It is exciting to see that as I try to follow Him, my children are so much more willing to follow me. Just as I choose to obey God because of the love in our relationship, my children are choosing to obey because of the love and trust they have. They still make mistakes, too, but grace is binding our hearts together.

Parenting is a touchy issue. Because we want so desperately to do the right thing, we become very sensitive to any perceived criticism. When I share with others about our journey in gentle discipline, it isn't because I think I am a better person or parent. It is because I know that thirsty feeling that there must be an alternative to hitting our children, something that follows the way Jesus told us to treat others.

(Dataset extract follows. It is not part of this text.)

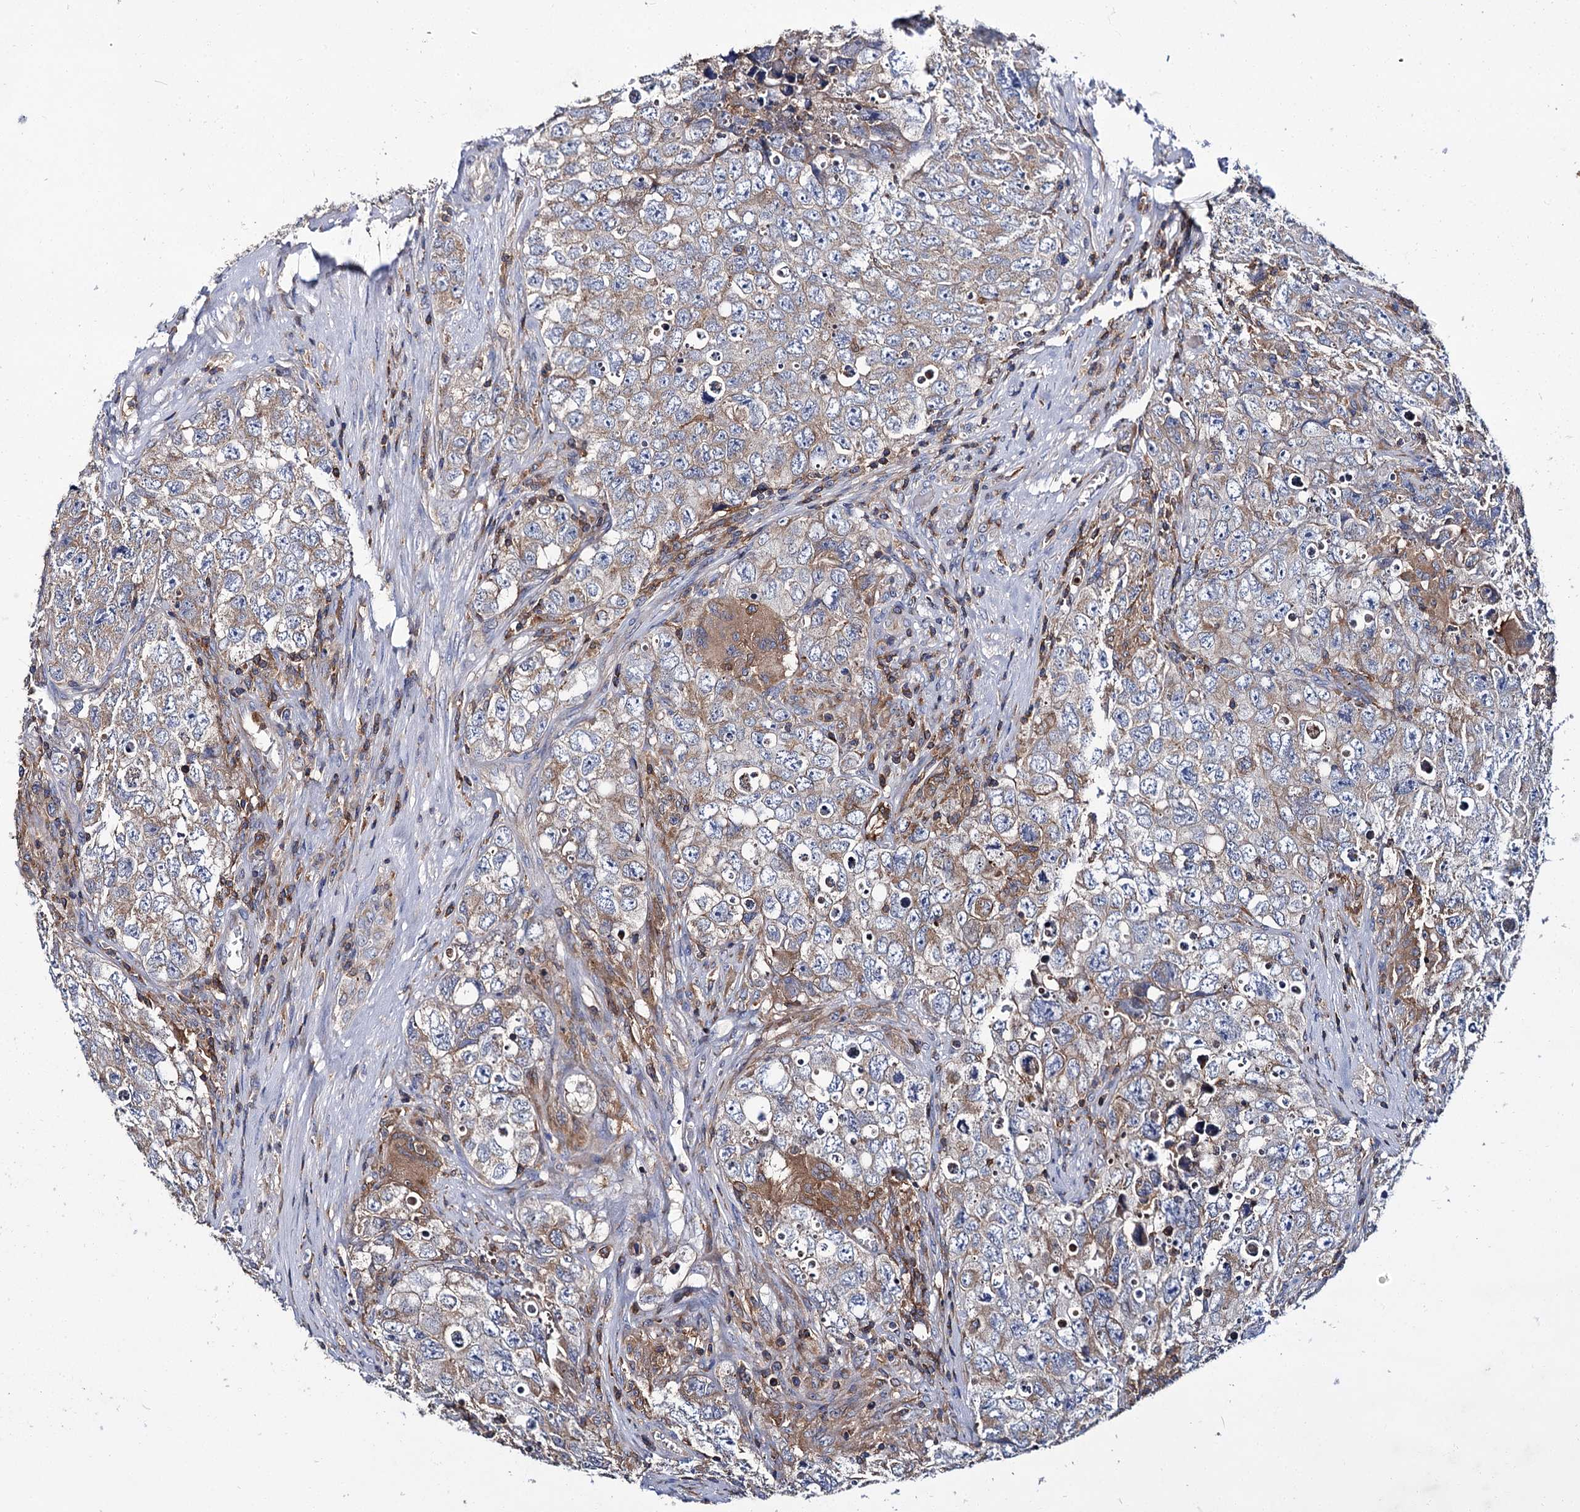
{"staining": {"intensity": "weak", "quantity": ">75%", "location": "cytoplasmic/membranous"}, "tissue": "testis cancer", "cell_type": "Tumor cells", "image_type": "cancer", "snomed": [{"axis": "morphology", "description": "Seminoma, NOS"}, {"axis": "morphology", "description": "Carcinoma, Embryonal, NOS"}, {"axis": "topography", "description": "Testis"}], "caption": "Testis cancer (embryonal carcinoma) tissue shows weak cytoplasmic/membranous staining in about >75% of tumor cells", "gene": "UBASH3B", "patient": {"sex": "male", "age": 43}}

I am so grateful to all the parents who shared with me, and encouraged me to seek His heart in this.

If you are searching for more in the issue of discipline, I want to remind you of Isaiah 40:11. As we seek Him, picture how He gathers our little ones in His arms, and carries them close to His heart, and gently leads us in our parenting journey.


----------



## PreggieUBA2C (Mar 20, 2007)

Dulce, I agree wholeheartedly. Thank you for sharing your story and understandings.


----------



## Thing1Thing2 (Apr 30, 2008)

Preggie you opened up a whole new issue that I wasn't aware of.

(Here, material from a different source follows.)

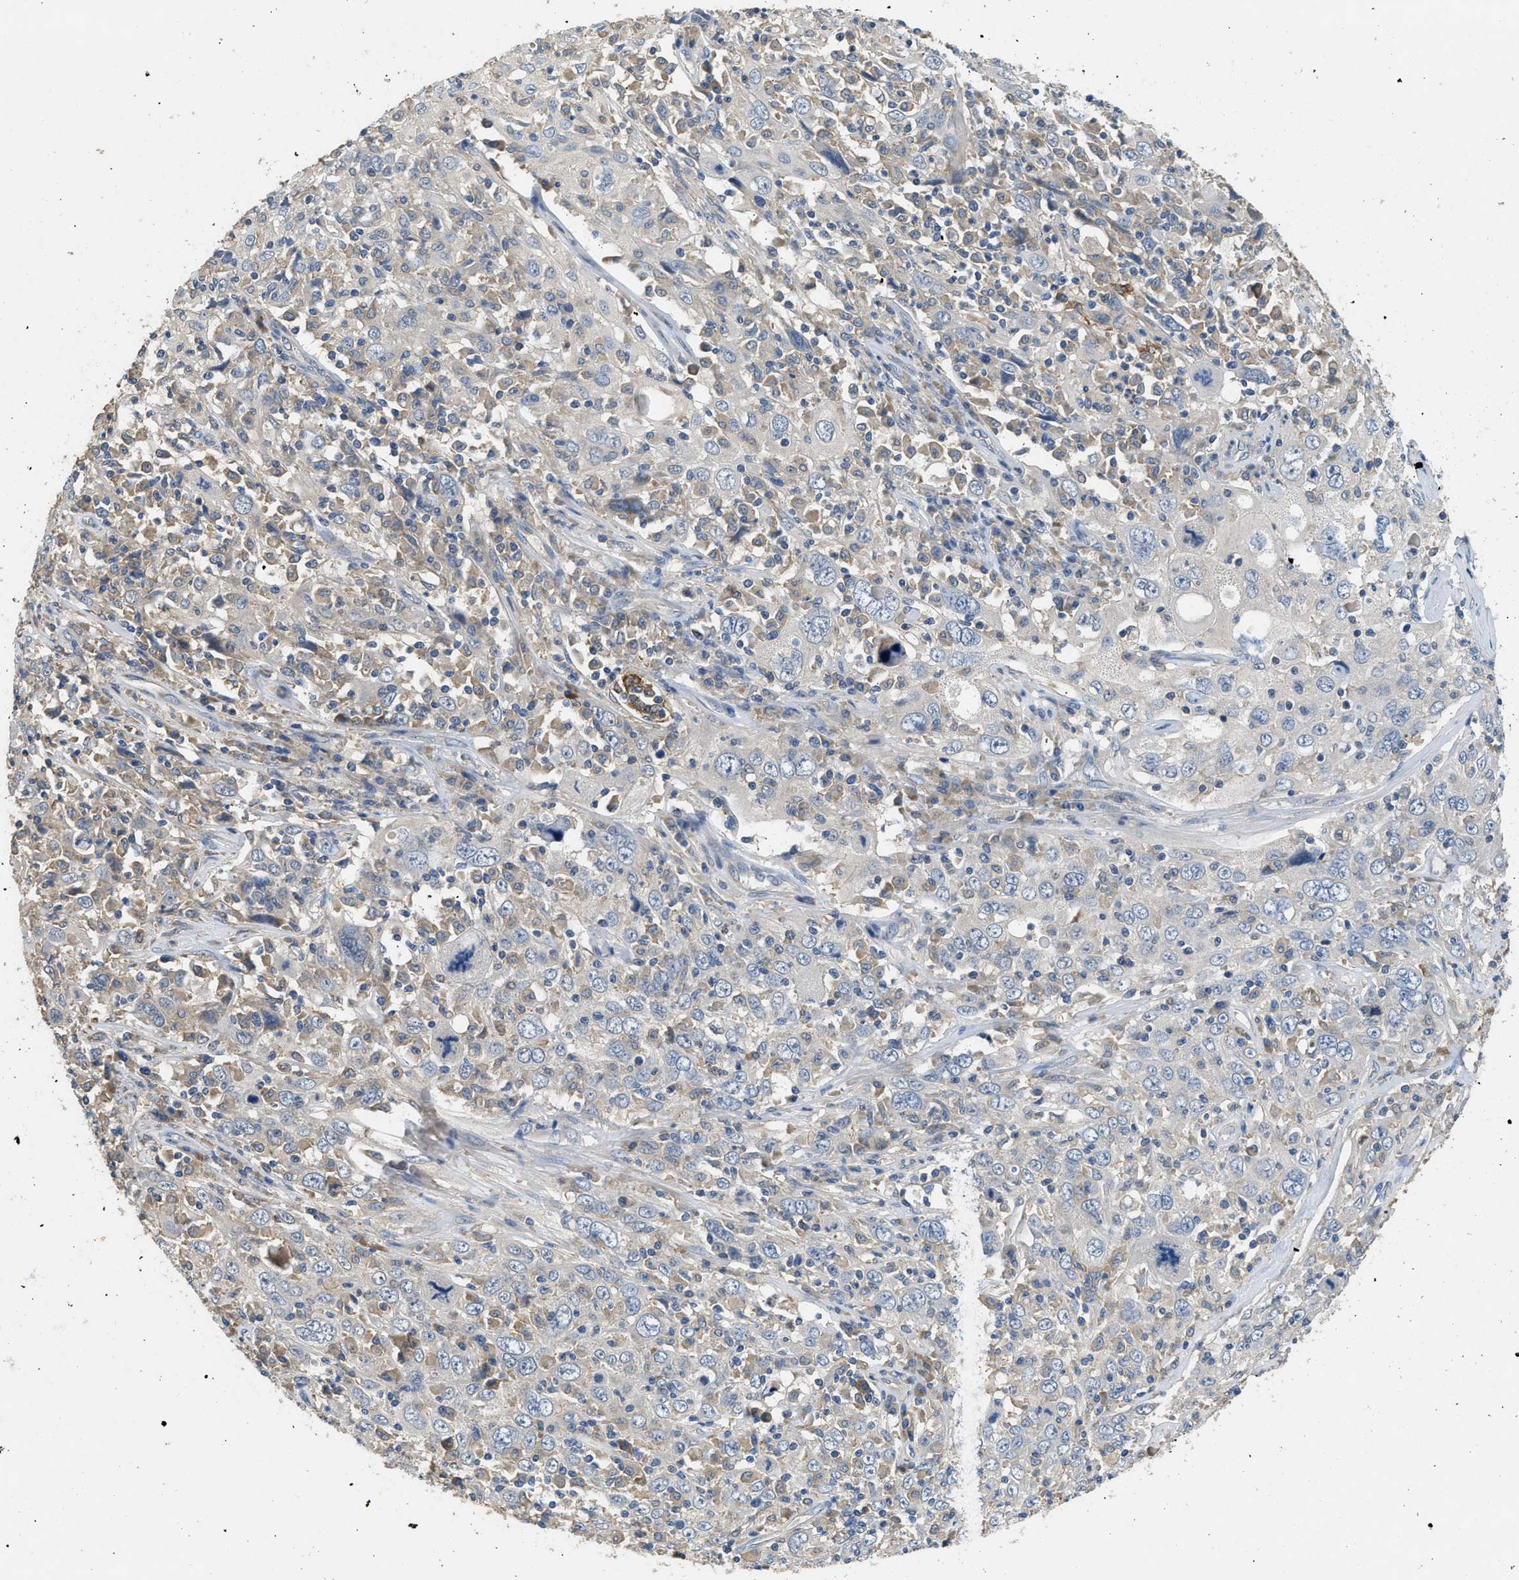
{"staining": {"intensity": "negative", "quantity": "none", "location": "none"}, "tissue": "cervical cancer", "cell_type": "Tumor cells", "image_type": "cancer", "snomed": [{"axis": "morphology", "description": "Squamous cell carcinoma, NOS"}, {"axis": "topography", "description": "Cervix"}], "caption": "Cervical squamous cell carcinoma was stained to show a protein in brown. There is no significant expression in tumor cells. The staining is performed using DAB brown chromogen with nuclei counter-stained in using hematoxylin.", "gene": "DGKE", "patient": {"sex": "female", "age": 46}}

If you don't believe in taking away privileges, may I ask how you "discipline"your child? I'm trying to come up with a plan that is good for our family, and to be honest, that was one of the ways I was planning on "disciplining".

Now that you mention it, I am very curious about other methods...


----------



## momma_unlimited (Aug 10, 2008)

Quote:

Preggie you opened up a whole new issue that I wasn't aware of.

If you don't believe in taking away privileges, may I ask how you "discipline"your child? I'm trying to come up with a plan that is good for our family, and to be honest, that was one of the ways I was planning on "disciplining".

Now that you mention it, I am very curious about other methods...
I thought about this thread all night- "slept on it" really- and I was sort of wondering something along these lines. Looking at New Testament dealings between God and man, I still find a bit of what looks like "punitive". I mean, if knocking Paul blind to get him on the right path isn't a "privilege removal", what is? And how about Ananias and Sapphira dropping dead on the spot? Death just doesn't seem to be aimed at "restoration".... so it seems like in some extreme cases, "punishment" is necessary....

There was also a great post, much food for thought, in a thread that was moved to religious studies but started here. In case some here can't access it (newbies) I will copy what one Jewish minded member shared, because it really opened up new perspective to me (esp in the light of the fact that many people defend *not spanking* by saying it is only an "Old Testament thing": (posted by nickarolaberry on the thread "the religious reasoning to spank a child":

Quote:

The Hebrew in Proverbs 23:13 reads, "Al timna min'a'ar musar ki teknu bashevet lo yamut".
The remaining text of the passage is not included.